The next harvest, not due until July, is likely to be below normal because of poor rains.

“In the coming months, we foresee the food crisis worsening because it will be some months yet before any benefits from the rains would be helping the Somali people,” Teofilo said.

The fields of Lower Shabelle Region are already littered with the carcasses of dead cattle, while cereals prices soar.

“I have lost everything,” Mohamed Ali, a pastoralist who became destitute after his 250 cattle succumbed to drought, said in the statement.

LONG-TERM AID

Somalia’s humanitarian crisis is one of the world’s worst, with 32 percent of the population, or 2.4 million people, requiring humanitarian aid, according to the United Nations.
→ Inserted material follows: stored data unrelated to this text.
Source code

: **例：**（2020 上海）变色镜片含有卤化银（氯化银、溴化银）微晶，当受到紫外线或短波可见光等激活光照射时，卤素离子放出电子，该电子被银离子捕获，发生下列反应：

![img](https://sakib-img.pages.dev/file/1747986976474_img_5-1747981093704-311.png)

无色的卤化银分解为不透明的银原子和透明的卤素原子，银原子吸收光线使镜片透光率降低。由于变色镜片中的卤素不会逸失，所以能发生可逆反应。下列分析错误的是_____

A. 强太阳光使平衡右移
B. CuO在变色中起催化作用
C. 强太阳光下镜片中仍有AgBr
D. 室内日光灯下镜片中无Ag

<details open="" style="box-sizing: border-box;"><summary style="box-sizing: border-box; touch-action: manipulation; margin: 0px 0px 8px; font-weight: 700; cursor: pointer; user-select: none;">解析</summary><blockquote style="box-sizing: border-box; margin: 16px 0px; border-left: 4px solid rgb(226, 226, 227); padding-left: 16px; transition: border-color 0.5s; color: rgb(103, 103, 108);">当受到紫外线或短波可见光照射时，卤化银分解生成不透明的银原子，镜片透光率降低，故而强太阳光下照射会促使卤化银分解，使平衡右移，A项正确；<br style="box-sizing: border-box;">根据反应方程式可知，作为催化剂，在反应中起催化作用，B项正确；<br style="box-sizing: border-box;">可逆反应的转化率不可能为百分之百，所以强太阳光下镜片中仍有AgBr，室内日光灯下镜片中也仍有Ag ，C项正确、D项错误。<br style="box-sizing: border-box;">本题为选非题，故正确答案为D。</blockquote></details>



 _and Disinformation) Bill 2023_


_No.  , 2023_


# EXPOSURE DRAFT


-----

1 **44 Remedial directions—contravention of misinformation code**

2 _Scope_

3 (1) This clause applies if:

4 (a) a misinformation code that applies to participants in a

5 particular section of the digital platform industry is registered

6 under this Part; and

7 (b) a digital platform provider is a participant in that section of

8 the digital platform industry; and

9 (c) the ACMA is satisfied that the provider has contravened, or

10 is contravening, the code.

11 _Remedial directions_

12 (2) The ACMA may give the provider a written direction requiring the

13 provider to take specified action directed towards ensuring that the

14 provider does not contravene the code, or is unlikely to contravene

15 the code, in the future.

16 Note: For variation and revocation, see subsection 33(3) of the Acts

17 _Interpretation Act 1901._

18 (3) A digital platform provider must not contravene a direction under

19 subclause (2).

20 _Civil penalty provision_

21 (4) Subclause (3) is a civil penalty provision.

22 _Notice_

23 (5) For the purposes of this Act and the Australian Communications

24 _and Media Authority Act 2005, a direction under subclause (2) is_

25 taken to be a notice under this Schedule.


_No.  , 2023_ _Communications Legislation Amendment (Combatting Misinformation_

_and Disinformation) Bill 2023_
With only 36 percent of the $529 million appeal for 2011 funded so far, the agencies, which included CARE and Save the Children, called on donors to increase aid to Somalia.

But donors are wary of funding Somalia because of the long-running conflict there, which dates back to the fall of dictator Said Barre in 1991, and because of concerns aid could be diverted to fund combatants. 

Agencies are also unable to deliver food aid to many of the worst affected areas which are controlled by Al Shabaab militia allied to Al Qaeda.

The crises in Libya and Ivory Coast, and the global economic downturn, have impacted funding as well.

However, Teofilo said donors would be wise to take a longer-term approach and provide money for permanent water projects, agricultural support and climate change adaptation to reduce Somalia’s vulnerability to recurrent hunger crises.

“If we could get money for infrastructure and long-term development, these disasters would be mitigated in the future,” he told AlertNet.